• _WORK INSTRUCTIONS_
Count every line in the data below where "lines" occurs, then state that number and nothing more.

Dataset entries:
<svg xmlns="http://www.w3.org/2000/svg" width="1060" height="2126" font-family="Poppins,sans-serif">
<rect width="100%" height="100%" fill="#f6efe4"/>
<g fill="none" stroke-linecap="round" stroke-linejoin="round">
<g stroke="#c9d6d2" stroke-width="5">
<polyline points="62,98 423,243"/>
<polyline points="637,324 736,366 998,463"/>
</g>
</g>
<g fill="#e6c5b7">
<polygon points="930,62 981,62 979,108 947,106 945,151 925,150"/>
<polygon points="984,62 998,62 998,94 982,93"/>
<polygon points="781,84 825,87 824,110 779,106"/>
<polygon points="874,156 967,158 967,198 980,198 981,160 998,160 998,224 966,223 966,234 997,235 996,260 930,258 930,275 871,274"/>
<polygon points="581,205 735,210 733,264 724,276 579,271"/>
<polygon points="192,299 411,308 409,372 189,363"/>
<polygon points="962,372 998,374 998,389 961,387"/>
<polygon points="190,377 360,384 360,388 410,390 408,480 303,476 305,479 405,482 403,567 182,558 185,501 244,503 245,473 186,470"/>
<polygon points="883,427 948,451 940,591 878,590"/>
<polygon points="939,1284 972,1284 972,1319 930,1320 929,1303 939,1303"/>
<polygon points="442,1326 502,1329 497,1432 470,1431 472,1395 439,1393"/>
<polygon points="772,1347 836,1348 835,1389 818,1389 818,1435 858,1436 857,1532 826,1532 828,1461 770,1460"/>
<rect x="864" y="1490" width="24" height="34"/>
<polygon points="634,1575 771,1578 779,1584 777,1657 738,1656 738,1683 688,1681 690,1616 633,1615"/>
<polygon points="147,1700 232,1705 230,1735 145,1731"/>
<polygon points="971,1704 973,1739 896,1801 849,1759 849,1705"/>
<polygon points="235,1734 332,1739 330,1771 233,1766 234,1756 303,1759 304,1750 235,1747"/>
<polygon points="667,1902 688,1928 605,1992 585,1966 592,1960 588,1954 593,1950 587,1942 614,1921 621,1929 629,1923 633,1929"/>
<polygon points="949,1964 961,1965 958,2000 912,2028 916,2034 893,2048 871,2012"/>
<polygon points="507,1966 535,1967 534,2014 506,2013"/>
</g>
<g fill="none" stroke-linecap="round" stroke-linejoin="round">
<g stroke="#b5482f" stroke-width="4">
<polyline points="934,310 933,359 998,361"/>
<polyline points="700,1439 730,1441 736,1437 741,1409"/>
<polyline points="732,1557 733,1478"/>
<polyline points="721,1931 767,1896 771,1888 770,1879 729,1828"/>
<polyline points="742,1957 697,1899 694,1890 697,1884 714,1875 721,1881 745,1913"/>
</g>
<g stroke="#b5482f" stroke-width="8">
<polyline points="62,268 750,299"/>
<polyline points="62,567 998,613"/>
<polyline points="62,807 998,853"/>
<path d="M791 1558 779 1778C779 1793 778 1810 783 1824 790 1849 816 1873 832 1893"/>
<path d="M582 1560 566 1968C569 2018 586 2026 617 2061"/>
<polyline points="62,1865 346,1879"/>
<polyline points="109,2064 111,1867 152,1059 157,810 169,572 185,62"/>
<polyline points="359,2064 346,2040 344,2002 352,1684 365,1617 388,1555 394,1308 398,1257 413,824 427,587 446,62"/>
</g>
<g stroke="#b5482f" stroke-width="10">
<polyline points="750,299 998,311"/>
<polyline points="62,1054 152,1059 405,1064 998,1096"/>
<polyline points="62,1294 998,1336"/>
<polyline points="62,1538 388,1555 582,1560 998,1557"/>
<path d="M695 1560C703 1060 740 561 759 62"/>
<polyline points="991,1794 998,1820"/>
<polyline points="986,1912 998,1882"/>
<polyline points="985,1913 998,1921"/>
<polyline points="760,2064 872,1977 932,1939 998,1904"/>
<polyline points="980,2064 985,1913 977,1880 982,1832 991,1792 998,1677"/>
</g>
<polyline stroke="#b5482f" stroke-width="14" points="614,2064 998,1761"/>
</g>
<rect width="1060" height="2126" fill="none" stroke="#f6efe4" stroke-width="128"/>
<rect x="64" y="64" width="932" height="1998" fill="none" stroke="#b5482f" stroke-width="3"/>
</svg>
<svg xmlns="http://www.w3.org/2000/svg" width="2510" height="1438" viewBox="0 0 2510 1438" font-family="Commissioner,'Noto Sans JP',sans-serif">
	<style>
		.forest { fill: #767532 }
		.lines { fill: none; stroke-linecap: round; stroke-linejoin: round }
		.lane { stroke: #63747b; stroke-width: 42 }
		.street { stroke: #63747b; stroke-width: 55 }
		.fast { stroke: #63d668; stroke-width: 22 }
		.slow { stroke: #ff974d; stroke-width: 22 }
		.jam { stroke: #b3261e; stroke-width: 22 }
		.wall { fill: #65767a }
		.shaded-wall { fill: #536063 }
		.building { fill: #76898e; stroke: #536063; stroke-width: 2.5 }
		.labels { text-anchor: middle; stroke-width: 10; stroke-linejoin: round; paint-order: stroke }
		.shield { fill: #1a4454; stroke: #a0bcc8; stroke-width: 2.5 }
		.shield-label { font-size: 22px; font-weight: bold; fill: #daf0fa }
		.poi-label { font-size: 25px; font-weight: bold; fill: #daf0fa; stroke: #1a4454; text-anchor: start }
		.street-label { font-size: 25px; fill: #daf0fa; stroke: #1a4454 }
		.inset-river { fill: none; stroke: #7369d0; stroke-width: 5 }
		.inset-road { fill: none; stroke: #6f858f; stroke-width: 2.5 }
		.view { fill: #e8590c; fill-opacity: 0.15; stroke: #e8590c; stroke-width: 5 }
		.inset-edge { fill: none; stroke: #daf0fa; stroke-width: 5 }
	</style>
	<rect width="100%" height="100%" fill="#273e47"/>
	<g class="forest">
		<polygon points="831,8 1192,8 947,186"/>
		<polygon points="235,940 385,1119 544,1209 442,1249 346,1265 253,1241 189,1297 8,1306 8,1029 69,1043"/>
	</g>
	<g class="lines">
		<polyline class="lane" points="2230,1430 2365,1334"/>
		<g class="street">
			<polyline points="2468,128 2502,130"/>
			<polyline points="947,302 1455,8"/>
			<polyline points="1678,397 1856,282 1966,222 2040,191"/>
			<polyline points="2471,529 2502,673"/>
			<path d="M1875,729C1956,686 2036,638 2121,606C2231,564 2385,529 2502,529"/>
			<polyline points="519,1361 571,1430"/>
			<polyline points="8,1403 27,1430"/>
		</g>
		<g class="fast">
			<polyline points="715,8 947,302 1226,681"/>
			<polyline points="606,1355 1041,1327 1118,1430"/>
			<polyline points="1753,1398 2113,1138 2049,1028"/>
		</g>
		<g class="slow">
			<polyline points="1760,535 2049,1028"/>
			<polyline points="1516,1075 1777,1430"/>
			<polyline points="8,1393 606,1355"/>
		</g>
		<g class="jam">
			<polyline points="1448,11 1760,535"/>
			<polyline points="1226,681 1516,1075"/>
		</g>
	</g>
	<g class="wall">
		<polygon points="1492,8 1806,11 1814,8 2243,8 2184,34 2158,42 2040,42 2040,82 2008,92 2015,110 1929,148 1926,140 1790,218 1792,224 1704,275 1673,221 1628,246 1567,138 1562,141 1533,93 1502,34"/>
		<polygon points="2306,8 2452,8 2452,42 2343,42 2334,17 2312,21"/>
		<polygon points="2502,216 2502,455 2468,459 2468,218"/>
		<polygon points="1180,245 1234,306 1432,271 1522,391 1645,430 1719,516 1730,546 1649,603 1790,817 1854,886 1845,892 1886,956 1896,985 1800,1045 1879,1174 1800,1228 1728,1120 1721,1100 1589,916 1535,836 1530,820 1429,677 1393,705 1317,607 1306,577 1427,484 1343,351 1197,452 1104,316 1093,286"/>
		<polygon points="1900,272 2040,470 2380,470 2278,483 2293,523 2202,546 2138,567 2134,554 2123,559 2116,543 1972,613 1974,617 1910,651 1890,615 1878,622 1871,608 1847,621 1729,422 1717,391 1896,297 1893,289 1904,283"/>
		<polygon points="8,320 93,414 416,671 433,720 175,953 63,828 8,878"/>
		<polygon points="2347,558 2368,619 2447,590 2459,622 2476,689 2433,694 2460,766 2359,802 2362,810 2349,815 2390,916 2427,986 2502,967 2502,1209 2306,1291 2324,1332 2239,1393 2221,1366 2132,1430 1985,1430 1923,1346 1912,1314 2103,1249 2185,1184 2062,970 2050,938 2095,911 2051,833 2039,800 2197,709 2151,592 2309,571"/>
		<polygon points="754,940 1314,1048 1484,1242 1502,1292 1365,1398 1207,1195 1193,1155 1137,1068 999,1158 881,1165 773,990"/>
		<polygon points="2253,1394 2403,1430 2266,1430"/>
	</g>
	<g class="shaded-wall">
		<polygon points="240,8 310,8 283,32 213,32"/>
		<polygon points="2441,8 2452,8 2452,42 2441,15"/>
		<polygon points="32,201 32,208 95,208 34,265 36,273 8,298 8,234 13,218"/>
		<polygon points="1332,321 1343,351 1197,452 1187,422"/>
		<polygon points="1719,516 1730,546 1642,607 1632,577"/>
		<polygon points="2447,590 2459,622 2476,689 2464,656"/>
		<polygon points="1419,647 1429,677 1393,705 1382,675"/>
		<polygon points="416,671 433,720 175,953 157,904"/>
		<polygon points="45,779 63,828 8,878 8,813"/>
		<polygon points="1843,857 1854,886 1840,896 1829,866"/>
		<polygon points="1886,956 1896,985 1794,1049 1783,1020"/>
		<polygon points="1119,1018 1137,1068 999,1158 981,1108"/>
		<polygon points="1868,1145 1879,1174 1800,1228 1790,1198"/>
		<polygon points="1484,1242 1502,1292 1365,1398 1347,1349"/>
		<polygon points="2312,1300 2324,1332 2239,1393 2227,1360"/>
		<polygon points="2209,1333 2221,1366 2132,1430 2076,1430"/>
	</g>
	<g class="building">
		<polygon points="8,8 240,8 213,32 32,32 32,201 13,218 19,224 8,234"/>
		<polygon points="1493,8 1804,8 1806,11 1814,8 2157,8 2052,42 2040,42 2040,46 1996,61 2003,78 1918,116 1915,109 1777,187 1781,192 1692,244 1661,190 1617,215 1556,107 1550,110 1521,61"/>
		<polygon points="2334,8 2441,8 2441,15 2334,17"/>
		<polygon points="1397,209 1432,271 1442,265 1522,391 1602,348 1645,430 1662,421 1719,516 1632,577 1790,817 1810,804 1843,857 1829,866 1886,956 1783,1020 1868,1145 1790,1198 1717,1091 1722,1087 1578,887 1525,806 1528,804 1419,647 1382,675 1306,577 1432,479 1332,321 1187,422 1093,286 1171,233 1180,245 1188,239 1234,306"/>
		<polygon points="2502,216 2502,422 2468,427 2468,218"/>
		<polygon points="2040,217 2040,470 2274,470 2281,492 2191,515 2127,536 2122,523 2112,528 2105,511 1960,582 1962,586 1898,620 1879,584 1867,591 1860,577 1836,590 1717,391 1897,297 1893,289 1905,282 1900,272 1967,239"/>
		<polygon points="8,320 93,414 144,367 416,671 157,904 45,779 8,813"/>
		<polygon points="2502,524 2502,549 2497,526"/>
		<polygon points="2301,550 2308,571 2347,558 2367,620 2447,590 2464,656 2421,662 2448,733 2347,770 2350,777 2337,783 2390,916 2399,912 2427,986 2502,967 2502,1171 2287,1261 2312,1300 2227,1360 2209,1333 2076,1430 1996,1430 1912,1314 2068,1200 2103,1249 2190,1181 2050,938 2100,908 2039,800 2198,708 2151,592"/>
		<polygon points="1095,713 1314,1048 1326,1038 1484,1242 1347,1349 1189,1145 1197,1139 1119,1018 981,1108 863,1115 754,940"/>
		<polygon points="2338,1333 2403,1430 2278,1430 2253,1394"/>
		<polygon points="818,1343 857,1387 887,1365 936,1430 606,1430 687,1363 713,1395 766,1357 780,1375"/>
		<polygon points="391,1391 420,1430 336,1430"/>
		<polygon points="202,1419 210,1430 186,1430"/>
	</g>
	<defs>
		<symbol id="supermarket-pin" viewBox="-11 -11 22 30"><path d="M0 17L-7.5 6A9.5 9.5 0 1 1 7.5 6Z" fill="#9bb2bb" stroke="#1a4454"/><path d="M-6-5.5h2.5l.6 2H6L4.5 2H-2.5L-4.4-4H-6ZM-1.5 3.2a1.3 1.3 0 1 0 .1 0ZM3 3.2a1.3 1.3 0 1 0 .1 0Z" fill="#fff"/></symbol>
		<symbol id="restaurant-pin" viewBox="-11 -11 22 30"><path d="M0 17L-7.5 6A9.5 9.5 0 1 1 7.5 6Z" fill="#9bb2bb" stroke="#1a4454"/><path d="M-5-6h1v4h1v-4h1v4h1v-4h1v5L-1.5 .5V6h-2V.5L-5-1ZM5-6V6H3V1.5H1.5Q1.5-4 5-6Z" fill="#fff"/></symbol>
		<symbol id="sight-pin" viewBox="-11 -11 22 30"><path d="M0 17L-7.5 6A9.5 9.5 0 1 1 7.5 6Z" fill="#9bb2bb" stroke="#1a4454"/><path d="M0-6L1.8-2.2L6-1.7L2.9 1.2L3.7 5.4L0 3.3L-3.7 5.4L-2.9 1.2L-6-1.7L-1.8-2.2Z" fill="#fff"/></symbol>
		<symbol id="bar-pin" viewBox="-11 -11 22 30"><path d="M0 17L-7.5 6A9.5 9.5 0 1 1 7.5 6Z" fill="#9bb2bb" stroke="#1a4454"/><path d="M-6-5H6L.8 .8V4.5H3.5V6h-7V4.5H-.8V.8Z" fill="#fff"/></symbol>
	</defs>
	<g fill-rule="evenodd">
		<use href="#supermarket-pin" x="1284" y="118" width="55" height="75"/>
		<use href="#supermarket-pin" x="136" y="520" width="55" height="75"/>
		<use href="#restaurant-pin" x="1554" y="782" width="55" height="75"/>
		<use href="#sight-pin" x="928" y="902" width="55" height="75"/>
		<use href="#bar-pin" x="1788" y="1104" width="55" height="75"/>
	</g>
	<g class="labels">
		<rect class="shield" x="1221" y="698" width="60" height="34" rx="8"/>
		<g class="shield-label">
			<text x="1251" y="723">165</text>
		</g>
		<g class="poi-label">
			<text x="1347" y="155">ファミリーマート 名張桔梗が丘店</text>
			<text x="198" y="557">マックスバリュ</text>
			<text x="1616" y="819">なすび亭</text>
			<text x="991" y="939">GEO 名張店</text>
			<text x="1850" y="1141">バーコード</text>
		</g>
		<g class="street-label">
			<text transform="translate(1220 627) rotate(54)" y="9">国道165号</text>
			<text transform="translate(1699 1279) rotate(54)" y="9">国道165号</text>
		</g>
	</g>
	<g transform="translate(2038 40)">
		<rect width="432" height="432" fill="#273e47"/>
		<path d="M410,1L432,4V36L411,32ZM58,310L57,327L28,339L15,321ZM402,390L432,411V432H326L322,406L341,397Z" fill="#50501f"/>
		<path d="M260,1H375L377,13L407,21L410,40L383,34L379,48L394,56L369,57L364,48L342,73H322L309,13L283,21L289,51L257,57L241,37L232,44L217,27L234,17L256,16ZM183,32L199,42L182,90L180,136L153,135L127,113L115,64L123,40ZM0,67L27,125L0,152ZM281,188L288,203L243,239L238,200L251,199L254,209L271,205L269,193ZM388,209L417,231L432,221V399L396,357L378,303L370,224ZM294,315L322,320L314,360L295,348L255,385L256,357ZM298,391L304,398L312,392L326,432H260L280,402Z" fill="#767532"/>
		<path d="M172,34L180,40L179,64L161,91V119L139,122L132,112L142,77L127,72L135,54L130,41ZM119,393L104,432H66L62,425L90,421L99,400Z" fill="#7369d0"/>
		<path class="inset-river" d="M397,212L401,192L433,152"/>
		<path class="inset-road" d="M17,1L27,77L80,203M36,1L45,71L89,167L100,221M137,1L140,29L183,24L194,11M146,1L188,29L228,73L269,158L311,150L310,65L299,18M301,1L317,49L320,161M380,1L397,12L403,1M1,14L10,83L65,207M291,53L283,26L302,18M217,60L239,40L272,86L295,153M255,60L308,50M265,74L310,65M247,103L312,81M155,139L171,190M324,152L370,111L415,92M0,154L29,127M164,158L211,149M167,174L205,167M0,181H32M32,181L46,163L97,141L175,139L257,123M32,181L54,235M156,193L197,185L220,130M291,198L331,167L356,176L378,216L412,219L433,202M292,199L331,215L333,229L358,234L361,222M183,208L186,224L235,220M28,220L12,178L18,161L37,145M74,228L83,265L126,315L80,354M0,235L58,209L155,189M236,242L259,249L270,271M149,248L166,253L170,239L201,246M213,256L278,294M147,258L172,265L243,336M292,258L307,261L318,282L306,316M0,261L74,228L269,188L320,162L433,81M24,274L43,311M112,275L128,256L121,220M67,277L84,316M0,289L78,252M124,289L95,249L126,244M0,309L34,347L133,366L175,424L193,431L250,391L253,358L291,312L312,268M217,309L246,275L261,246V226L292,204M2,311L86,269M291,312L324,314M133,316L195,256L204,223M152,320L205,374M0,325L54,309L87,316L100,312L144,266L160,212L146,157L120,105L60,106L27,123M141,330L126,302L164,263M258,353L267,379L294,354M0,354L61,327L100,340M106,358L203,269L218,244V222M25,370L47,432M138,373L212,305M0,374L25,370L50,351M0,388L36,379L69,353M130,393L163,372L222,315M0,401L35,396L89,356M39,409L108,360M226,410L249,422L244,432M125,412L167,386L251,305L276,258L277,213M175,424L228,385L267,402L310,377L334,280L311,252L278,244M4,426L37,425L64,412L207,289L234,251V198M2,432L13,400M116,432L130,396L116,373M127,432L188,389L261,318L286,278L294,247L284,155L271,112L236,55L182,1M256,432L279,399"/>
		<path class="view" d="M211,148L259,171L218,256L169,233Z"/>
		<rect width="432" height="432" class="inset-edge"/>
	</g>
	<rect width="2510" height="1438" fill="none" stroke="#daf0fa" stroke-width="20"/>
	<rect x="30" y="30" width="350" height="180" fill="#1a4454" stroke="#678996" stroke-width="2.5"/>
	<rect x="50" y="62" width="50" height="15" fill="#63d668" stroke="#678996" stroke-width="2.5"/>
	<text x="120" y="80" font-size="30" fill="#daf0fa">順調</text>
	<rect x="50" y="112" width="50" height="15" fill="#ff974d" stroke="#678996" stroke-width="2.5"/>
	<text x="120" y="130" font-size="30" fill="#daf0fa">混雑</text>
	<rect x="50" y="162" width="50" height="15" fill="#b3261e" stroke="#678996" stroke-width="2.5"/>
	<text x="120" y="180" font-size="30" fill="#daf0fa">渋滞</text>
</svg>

• _REPLY TO THE EXERCISE_
2